(Stored data entries)
((
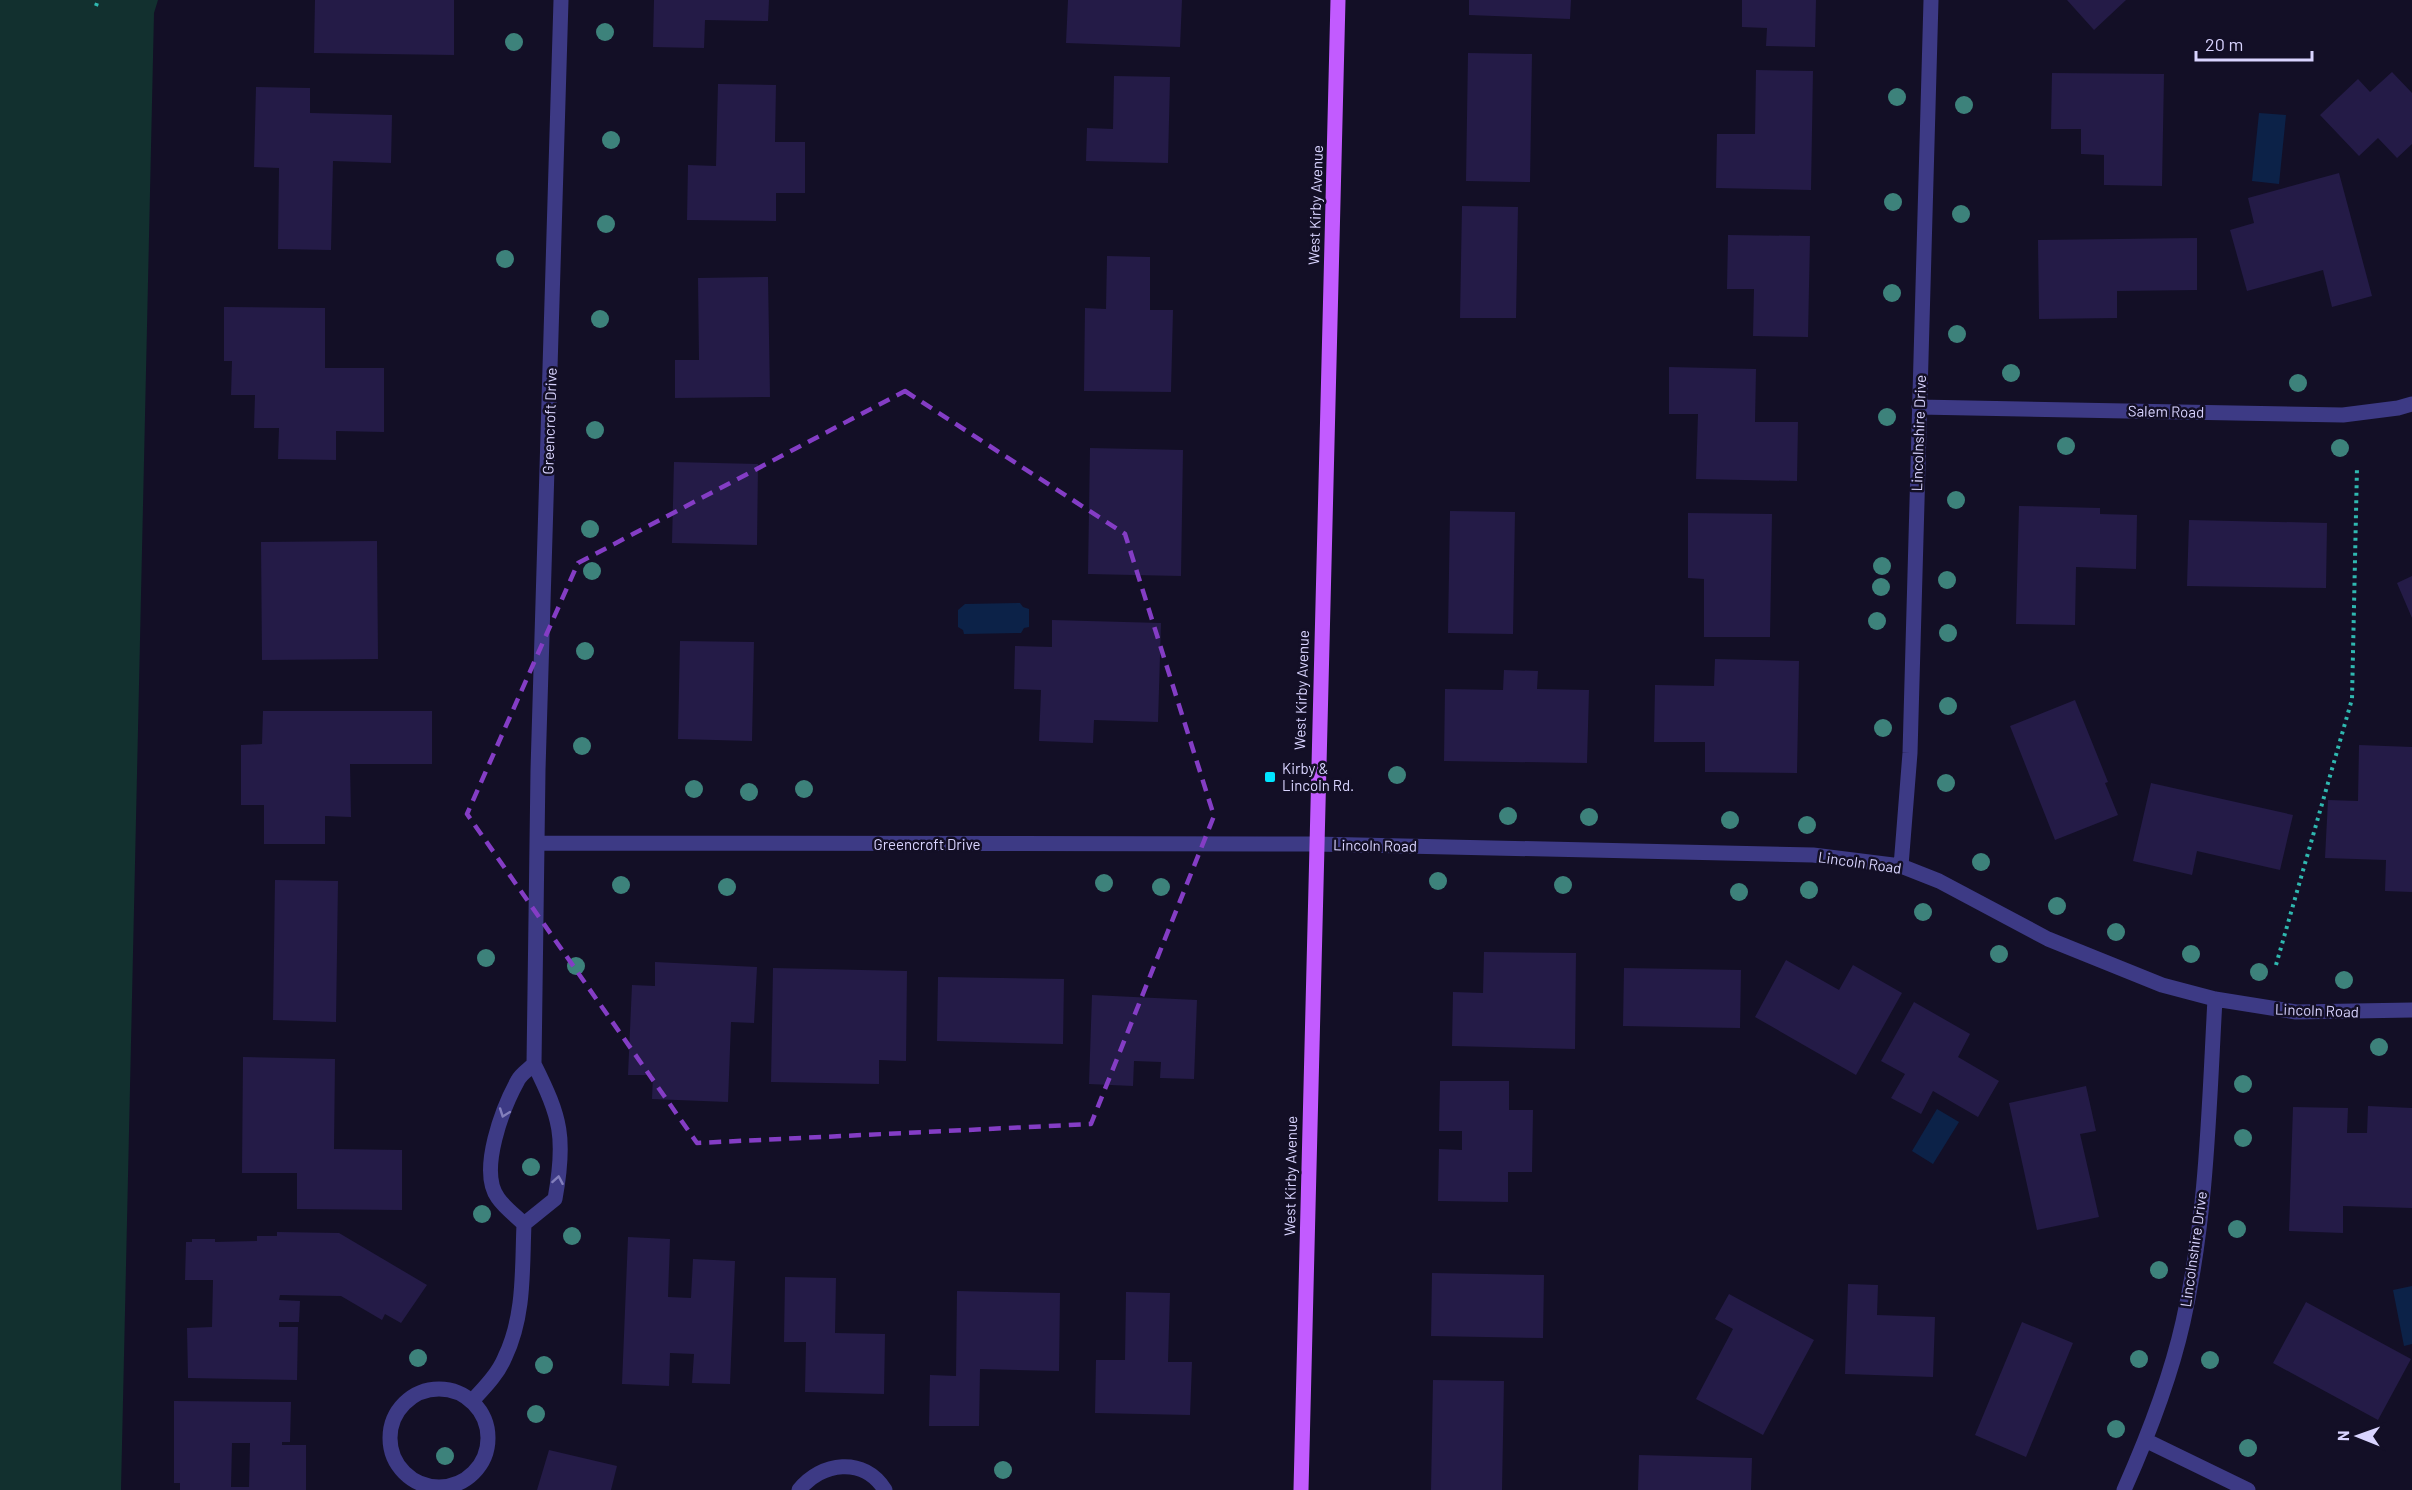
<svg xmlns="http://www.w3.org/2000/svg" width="2412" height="1490" font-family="Barlow,sans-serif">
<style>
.green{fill:#12302f}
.water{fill:#0c2248}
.building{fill:#241b47;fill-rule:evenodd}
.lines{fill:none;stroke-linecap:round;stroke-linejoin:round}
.path{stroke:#2fb8b0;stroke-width:4;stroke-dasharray:3 4.5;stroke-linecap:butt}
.minor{stroke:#3d3a85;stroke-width:15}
.major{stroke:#c25bff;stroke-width:15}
.tree{fill:#3d827b}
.oneway{stroke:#837fbc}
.marked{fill:none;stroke:#843dc5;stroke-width:4.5;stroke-dasharray:12 8;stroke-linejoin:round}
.poi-dot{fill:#00e5ff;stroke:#130f26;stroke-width:2}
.labels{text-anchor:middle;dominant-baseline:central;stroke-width:5;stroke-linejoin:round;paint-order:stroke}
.street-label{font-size:15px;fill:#d9d4ff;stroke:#130f26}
.poi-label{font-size:15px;fill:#d9d4ff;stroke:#130f26;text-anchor:start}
</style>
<rect width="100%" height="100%" fill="#130f26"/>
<path class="green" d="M0,0H158L154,13L121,1490H0Z"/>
<path class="water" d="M2259,113L2286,115L2279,184L2252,181Z
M1020,603L1023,607L1029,609V627L1024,628L1021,633L964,634L963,630L958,627V610L965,604Z
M1937,1109L1959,1122L1933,1164L1912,1151Z
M2412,1286V1344L2404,1346L2393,1290Z"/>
<path class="building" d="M315,0H454V55L314,53Z
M654,0H769L768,21L705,20L704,48L653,47Z
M1068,0H1182L1180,47L1066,43Z
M1469,0H1571L1570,19L1469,15Z
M1742,0H1816L1815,47L1766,46L1767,28L1742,27Z
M2067,0H2126L2094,30Z
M1468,53L1532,54L1530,182L1466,181Z
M1756,70L1813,71L1811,190L1716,188L1717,134H1755Z
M2392,72L2412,93V144L2397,158L2378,138L2359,156L2320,115L2358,79L2370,92Z
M2052,73L2164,74L2162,186L2104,185V155L2081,154V129H2051Z
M1114,76L1170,77L1168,163L1086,161L1087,128L1113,129Z
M718,84L776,85L775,142H805V193H776V221L687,220L688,165L716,166Z
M256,87L310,88V113L392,115L391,163L333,161L331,250L278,249L279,168L254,167Z
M2339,173L2372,296L2332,307L2323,270L2247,291L2230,230L2254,223L2248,198Z
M1462,206L1518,207L1516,318H1460Z
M1728,235L1810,236L1808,337L1753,336L1754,289H1727Z
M2197,238V290L2117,291V318L2039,319L2038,240Z
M1107,256L1150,257V310H1173L1171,392L1084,391L1085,308L1106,309Z
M768,277L770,397L675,398V360H699L698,278Z
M224,307L325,308V368H384V432L336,431V460L278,459L279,428H254L255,395H231L232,361H224Z
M1669,367L1756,369L1755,422H1798L1797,481L1696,479L1698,414H1669Z
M1090,448L1183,450L1181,576L1088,574Z
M674,462L758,464L757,545L672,543Z
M2019,506L2100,508V514L2137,515L2136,569L2076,567L2075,625L2016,624Z
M1450,511L1515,512L1513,634L1448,633Z
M1688,513L1772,514L1770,637H1704V579L1688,578Z
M2189,520L2327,523L2326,588L2187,586Z
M377,541L378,659L262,660L261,542Z
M2412,576V618L2397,583Z
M1052,620L1161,623L1158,722L1094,720L1093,743L1039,741L1041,690L1014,689L1015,646L1052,647Z
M680,641L754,642L752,741L678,739Z
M1715,659L1799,661L1797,773L1705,772V742H1654L1655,685L1714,686Z
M1504,670L1538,671L1537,689L1589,690L1587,763L1444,761L1445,689L1503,690Z
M2075,700L2108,782L2105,783L2118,815L2055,840L2010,726Z
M263,711H432V764H350L351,817L325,816V844H264V805H241V745L262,744Z
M2359,745L2412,747V892L2385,891L2386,860L2325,858L2328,800L2358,801Z
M2151,783L2293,815L2280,870L2197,851L2192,875L2133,861Z
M275,880L338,881L336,1022L273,1020Z
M1484,952L1576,953L1575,1049L1452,1046L1453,992L1483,993Z
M1786,960L1839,990L1853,965L1902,993L1856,1075L1755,1017Z
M655,962L757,967L754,1023L731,1022L728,1102L652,1099L653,1075H628L632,985L655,986Z
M773,968L907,971L906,1061L879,1060V1084L771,1082Z
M1624,968L1741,970L1740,1028L1623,1026Z
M938,977L1064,979L1063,1044L937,1041Z
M1092,995L1197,1000L1194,1079L1160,1078L1161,1062L1134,1061L1133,1086L1089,1084Z
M1914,1002L1970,1034L1958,1057L1999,1081L1978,1117L1933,1091L1921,1114L1891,1098L1905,1074L1881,1061Z
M243,1057L335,1059L334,1149L402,1150V1210L297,1209V1173H242Z
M1440,1081H1509V1110H1533L1532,1172H1508V1202L1438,1201L1439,1149L1462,1150V1131H1439Z
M2086,1086L2096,1131L2080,1134L2099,1217L2037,1230L2009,1103Z
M2368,1106L2412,1108V1208L2343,1206V1233L2289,1231L2293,1107L2348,1108L2347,1133H2367Z
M277,1232L339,1233L427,1285L401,1323L385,1314L382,1320L341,1296L280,1295L279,1300L300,1301L299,1322H279V1327H298L297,1380L188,1378L187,1328L212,1327L213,1280H185L186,1242H192V1239H215V1242L257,1241V1236H277Z
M628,1237L670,1239L668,1297L691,1298L693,1259L735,1261L730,1384L692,1383L694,1354L670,1353L669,1386L622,1384Z
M1432,1273L1544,1275L1543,1338L1431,1336Z
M785,1277L836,1278L835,1333L885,1334L884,1394L805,1392L806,1342H784Z
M1848,1284L1878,1285L1877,1315L1935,1317L1933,1377L1845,1374Z
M957,1291L1060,1293L1059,1371L980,1369L979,1426H929L930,1375L956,1376Z
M1126,1292L1170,1293L1168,1362H1192L1190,1415L1095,1413L1096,1360H1125Z
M1729,1294L1814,1340L1763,1435L1696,1399L1733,1329L1715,1319Z
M2306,1302L2411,1359L2378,1420L2273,1363Z
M2022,1322L2073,1343L2026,1457L1975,1435Z
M1433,1380L1504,1381L1502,1490H1431Z
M174,1401L291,1402L290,1442H282V1445H306V1490H180V1483H174ZM232,1443H250L249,1487H231Z
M549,1450L617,1466L611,1490H537Z
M1639,1455L1752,1458L1751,1490H1638Z"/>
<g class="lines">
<path class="path" d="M96,6L98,0
M2276,965L2352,699L2357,467"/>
<path class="minor" d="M1919,407L2343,415L2398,408L2412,404
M538,843L1315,844L1813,855L1901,866L1939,881L2048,939L2162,985L2215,999L2296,1012L2412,1010
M1901,866L1910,753L1931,0
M524,1224C516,1216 505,1208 498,1198C478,1171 503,1107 518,1080C521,1074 529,1069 534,1064
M390 1438a49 49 0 1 1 98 0a49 49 0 1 1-98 0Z
M472,1401C484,1388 498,1374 505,1357C525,1315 522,1269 524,1224L555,1199C566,1138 561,1118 534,1064L538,770L561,0
M2145,1440L2248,1490
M799,1490C821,1462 864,1456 885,1490
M2124,1490C2148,1436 2170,1380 2183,1322C2207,1217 2209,1106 2215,999"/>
<path class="major" d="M1301,1490L1338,0"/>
</g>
<g class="tree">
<circle cx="605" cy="32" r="9"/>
<circle cx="514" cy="42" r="9"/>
<circle cx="1897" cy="97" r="9"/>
<circle cx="1964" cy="105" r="9"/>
<circle cx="611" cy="140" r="9"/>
<circle cx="1893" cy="202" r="9"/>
<circle cx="1961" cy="214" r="9"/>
<circle cx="606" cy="224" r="9"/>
<circle cx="505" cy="259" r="9"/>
<circle cx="1892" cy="293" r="9"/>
<circle cx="600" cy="319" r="9"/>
<circle cx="1957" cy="334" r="9"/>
<circle cx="2011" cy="373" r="9"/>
<circle cx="2298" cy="383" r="9"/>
<circle cx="1887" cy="417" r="9"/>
<circle cx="595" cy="430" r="9"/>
<circle cx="2066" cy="446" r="9"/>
<circle cx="2340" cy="448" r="9"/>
<circle cx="1956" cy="500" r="9"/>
<circle cx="590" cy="529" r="9"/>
<circle cx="1882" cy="566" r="9"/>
<circle cx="592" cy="571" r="9"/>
<circle cx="1947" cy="580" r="9"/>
<circle cx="1881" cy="587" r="9"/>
<circle cx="1877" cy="621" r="9"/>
<circle cx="1948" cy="633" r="9"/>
<circle cx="585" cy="651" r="9"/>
<circle cx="1948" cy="706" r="9"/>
<circle cx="1883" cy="728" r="9"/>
<circle cx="582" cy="746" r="9"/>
<circle cx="1397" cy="775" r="9"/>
<circle cx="1946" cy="783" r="9"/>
<circle cx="694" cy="789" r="9"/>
<circle cx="804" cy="789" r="9"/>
<circle cx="749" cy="792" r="9"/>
<circle cx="1508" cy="816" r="9"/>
<circle cx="1589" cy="817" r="9"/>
<circle cx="1730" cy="820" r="9"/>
<circle cx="1807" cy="825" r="9"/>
<circle cx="1981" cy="862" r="9"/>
<circle cx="1438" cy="881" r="9"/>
<circle cx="1104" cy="883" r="9"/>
<circle cx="621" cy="885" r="9"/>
<circle cx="1563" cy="885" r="9"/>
<circle cx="727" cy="887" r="9"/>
<circle cx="1161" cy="887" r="9"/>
<circle cx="1809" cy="890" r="9"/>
<circle cx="1739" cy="892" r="9"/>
<circle cx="2057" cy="906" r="9"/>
<circle cx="1923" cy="912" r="9"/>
<circle cx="2116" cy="932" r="9"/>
<circle cx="1999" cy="954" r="9"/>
<circle cx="2191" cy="954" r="9"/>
<circle cx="486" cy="958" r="9"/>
<circle cx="576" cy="966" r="9"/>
<circle cx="2259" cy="972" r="9"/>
<circle cx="2344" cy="980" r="9"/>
<circle cx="2379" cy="1047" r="9"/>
<circle cx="2243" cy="1084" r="9"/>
<circle cx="2243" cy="1138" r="9"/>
<circle cx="531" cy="1167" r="9"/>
<circle cx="482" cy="1214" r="9"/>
<circle cx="2237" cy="1229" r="9"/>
<circle cx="572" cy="1236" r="9"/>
<circle cx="2159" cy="1270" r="9"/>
<circle cx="418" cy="1358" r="9"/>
<circle cx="2139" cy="1359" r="9"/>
<circle cx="2210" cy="1360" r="9"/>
<circle cx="544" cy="1365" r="9"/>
<circle cx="536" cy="1414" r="9"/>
<circle cx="2116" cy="1429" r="9"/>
<circle cx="2248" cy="1448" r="9"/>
<circle cx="445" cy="1456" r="9"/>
<circle cx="1003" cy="1470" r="9"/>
</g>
<defs><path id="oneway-chevron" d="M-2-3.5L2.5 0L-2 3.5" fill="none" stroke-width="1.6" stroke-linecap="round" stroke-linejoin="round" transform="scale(1.5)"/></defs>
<g class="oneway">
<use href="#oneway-chevron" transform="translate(504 1113) rotate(110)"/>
<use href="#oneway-chevron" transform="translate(558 1180) rotate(-80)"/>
</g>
<path class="marked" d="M905,391L1125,534L1214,816L1091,1124L697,1143L467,814L578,563Z"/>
<rect class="poi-dot" x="1264" y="771" width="12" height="12" rx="3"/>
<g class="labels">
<g class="street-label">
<text transform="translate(1315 205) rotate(-88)">West Kirby Avenue</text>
<text transform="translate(2166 411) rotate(1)">Salem Road</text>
<text transform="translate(549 421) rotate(-88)">Greencroft Drive</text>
<text transform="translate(1918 433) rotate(-88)">Lincolnshire Drive</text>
<text transform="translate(1301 690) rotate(-88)">West Kirby Avenue</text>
<text x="927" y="844">Greencroft Drive</text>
<text transform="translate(1375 845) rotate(1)">Lincoln Road</text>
<text transform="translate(1860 862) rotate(8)">Lincoln Road</text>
<text transform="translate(2317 1010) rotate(2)">Lincoln Road</text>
<text transform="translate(1290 1176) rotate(-89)">West Kirby Avenue</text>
<text transform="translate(2193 1249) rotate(-82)">Lincolnshire Drive</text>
</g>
<g class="poi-label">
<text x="1282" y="768">Kirby &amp;<tspan x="1282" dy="17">Lincoln Rd.</tspan></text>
</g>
</g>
<g transform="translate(2358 1436) rotate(271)" stroke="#130f26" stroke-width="4.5" paint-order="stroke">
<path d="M0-4.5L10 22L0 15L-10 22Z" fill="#d9d4ff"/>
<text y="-9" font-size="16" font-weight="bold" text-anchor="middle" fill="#d9d4ff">N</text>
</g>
<path d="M2196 51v9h116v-9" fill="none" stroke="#d9d4ff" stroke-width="3"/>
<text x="2205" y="51" font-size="18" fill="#d9d4ff" stroke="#130f26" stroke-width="4.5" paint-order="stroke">20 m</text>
</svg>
))
• WHAT YOU SHOULD DO: Every line of the entries above that contains the word "labels" must be tallied, and the number alone reported.

• TASK OUTPUT: 2